Dr. Michael Whitehead, former Director of Hematology at the Montreal Children's Hospital and husband of bestselling author Louise Penny, died at his home Sunday night at the age of 82.

Whitehead's health had been declining over the last few years, ever since he was diagnosed with dementia.

"Michael passed away last night, at home, at peace, with love," his wife Louise Penny posted on her Facebook page on Monday afternoon. "'It's not so much that his heart stopped, as that he'd finally given it all away. Surprised by joy."

Penny was not only his wife, but Whitehead's caregiver as well. She was very vocal about what it was like to care for a loved one suffering from dementia. She was chosen to be a spokeswoman for the Federation of Quebec Alzheimer Societies.

Louise Penny Alzheimer's disease

Author Louise Penny's husband, Dr. Michael Whitehead, was recently diagnosed with dementia. (CBC)

"I'm lucky because I would hate to lose him to a sudden heart attack or a sudden stroke — that this gives us time to say goodbye, to come to terms," Penny told CBC in a 2015 interview.

"It's a long goodbye ... but it's still difficult."

Those who knew Whitehead best were also saddened to hear of his death.

"I have been aware of Dr. Whitehead's deteriorating health … so, although I was not shocked by news of his death, I was deeply saddened as I had lost a cherished friend and close colleague and collaborator," said Dr. David Rosenblatt, a McGill University professor at the departments of Human Genetics, Medicine, Pediatrics and Biology.

Rosenblatt worked with Whitehead for decades. He was also best man at his wedding.

Dr.

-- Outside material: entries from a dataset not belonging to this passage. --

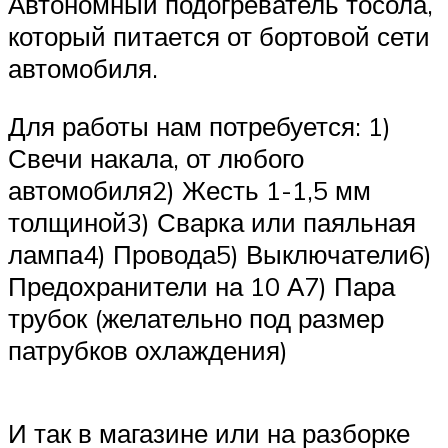
Автономный подогреватель тосола,
который питается от бортовой сети
автомобиля.
Для работы нам потребуется: 1)
Свечи накала, от любого
автомобиля2) Жесть 1-1,5 мм
толщиной3) Сварка или паяльная
лампа4) Провода5) Выключатели6)
Предохранители на 10 А7) Пара
трубок (желательно под размер
патрубков охлаждения)
И так в магазине или на разборке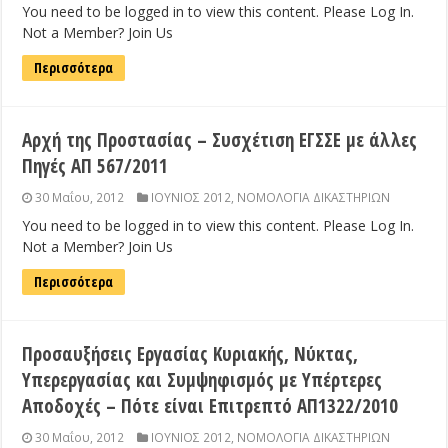
You need to be logged in to view this content. Please Log In.
Not a Member? Join Us
Περισσότερα
Αρχή της Προστασίας – Συσχέτιση ΕΓΣΣΕ με άλλες
Πηγές ΑΠ 567/2011
30 Μαΐου, 2012
ΙΟΥΝΙΟΣ 2012
,
ΝΟΜΟΛΟΓΙΑ ΔΙΚΑΣΤΗΡΙΩΝ
You need to be logged in to view this content. Please Log In.
Not a Member? Join Us
Περισσότερα
Προσαυξήσεις Εργασίας Κυριακής, Νύκτας,
Υπερεργασίας και Συμψηφισμός με Υπέρτερες
Αποδοχές – Πότε είναι Επιτρεπτό ΑΠ1322/2010
30 Μαΐου, 2012
ΙΟΥΝΙΟΣ 2012
,
ΝΟΜΟΛΟΓΙΑ ΔΙΚΑΣΤΗΡΙΩΝ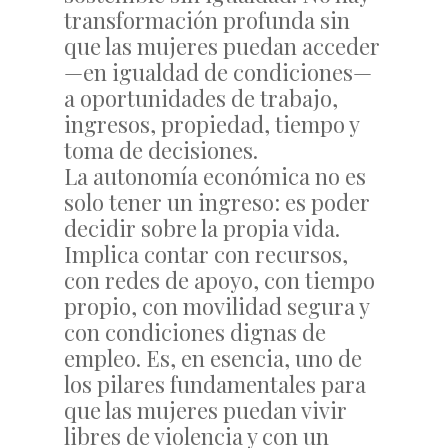
transformación profunda sin
que las mujeres puedan acceder
—en igualdad de condiciones—
a oportunidades de trabajo,
ingresos, propiedad, tiempo y
toma de decisiones.
La autonomía económica no es
solo tener un ingreso: es poder
decidir sobre la propia vida.
Implica contar con recursos,
con redes de apoyo, con tiempo
propio, con movilidad segura y
con condiciones dignas de
empleo. Es, en esencia, uno de
los pilares fundamentales para
que las mujeres puedan vivir
libres de violencia y con un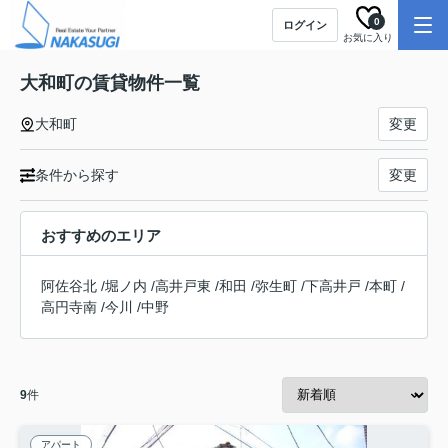
0
ログイン
お気に入り
大和町の賃貸物件一覧
大和町
変更
条件から探す
変更
おすすめのエリア
阿佐谷北
/
堀ノ内
/
高井戸東
/
和田
/
弥生町
/
下高井戸
/
本町
/
高円寺南
/
今川
/
中野
9
件
アパート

Michael Whitehead, wedding

Dr. Michael Whitehead (centre) on his wedding day, with his best man Dr. David Rosenblatt (right) and his mentor, former chief of Hematology at the Royal Victoria Hospital, Dr. Bernard Cooper (left). (Submitted by: Dr. David Rosenblatt)

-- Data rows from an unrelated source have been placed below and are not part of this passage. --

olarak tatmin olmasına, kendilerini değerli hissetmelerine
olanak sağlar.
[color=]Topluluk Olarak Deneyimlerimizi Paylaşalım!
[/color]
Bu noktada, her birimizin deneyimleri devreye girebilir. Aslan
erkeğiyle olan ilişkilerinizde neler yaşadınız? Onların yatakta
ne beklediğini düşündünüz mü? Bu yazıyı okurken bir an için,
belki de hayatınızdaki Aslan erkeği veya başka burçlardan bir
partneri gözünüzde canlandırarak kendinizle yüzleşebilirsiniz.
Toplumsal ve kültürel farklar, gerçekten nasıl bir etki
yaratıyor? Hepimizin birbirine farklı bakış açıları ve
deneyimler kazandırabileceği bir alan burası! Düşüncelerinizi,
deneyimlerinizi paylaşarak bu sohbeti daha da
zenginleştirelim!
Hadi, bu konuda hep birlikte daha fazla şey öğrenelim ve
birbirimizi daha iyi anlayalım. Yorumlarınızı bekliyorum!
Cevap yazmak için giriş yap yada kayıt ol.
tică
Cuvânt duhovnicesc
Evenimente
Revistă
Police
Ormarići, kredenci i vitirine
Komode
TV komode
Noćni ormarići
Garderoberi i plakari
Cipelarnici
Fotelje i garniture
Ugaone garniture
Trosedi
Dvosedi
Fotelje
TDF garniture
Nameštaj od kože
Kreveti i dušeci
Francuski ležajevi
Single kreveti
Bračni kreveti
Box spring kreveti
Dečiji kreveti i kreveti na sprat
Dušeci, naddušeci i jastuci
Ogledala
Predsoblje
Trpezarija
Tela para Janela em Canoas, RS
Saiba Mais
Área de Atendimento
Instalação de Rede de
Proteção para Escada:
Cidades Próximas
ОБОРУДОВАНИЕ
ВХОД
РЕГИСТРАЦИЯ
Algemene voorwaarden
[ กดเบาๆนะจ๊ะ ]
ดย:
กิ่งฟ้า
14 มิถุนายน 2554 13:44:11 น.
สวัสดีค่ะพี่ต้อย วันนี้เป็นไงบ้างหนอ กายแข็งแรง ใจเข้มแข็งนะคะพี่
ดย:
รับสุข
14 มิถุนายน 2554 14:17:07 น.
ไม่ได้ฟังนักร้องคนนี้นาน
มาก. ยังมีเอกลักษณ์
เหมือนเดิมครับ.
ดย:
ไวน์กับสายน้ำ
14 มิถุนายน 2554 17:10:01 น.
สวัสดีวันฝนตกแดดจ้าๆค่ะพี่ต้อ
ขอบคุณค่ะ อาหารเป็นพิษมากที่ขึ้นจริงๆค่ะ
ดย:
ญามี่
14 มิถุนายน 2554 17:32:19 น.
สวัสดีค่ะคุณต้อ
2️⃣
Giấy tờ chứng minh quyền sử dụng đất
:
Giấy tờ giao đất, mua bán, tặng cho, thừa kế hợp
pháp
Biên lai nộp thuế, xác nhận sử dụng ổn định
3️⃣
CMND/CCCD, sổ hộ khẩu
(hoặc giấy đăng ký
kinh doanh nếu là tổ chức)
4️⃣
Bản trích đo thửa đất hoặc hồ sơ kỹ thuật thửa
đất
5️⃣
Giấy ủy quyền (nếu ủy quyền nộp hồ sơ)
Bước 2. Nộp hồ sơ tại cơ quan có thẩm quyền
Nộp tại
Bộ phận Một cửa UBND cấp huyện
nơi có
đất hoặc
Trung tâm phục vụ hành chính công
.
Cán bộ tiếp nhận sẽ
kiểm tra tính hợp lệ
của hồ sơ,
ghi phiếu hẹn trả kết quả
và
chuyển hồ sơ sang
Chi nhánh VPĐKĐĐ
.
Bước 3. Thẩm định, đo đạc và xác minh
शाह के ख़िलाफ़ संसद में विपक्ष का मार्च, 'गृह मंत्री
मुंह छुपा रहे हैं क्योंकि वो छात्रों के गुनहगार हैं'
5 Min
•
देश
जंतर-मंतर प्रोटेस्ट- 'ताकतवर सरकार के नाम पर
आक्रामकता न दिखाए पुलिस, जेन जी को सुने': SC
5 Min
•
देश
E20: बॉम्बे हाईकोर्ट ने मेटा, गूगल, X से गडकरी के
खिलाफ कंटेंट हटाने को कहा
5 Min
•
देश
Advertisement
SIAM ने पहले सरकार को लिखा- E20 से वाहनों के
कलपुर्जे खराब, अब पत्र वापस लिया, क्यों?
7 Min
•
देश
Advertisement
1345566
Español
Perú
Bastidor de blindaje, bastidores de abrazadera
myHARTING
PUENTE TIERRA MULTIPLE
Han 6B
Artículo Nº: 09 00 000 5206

"I will remember Michael Whitehead as an accomplished clinician-scientist. He was a man who made a difference in his life. He worked tirelessly in the hospital and in the general community for the welfare of children with cancer," Rosenblatt told CBC.

"He was a kind and gentle man and the world is a better place for having him in it."

'Kind and loving man'

Whitehead began his career in medicine in 1966 as an assistant physician at the Montreal General Hospital. By 1977, he was named Director of Hematology at the Montreal Children's Hospital.

He also worked for decades at McGill University's Faculty of Medicine as a professor of Medicine, professor of Pediatrics and professor of Oncology.

"Dr. Whitehead was a kind and loving man. Despite holding important professional positions and working hard for the welfare of children with cancer, it is his kindness and gentleness that stand out," Rosenblatt said, adding that family was also important to him.

"He was very proud of Louise and it is ironic that he died the day her book was number one on the New York Times Best Sellers List."

Whitehead is survived by his wife, Penny, and three sons, Michael, Richard and Victor.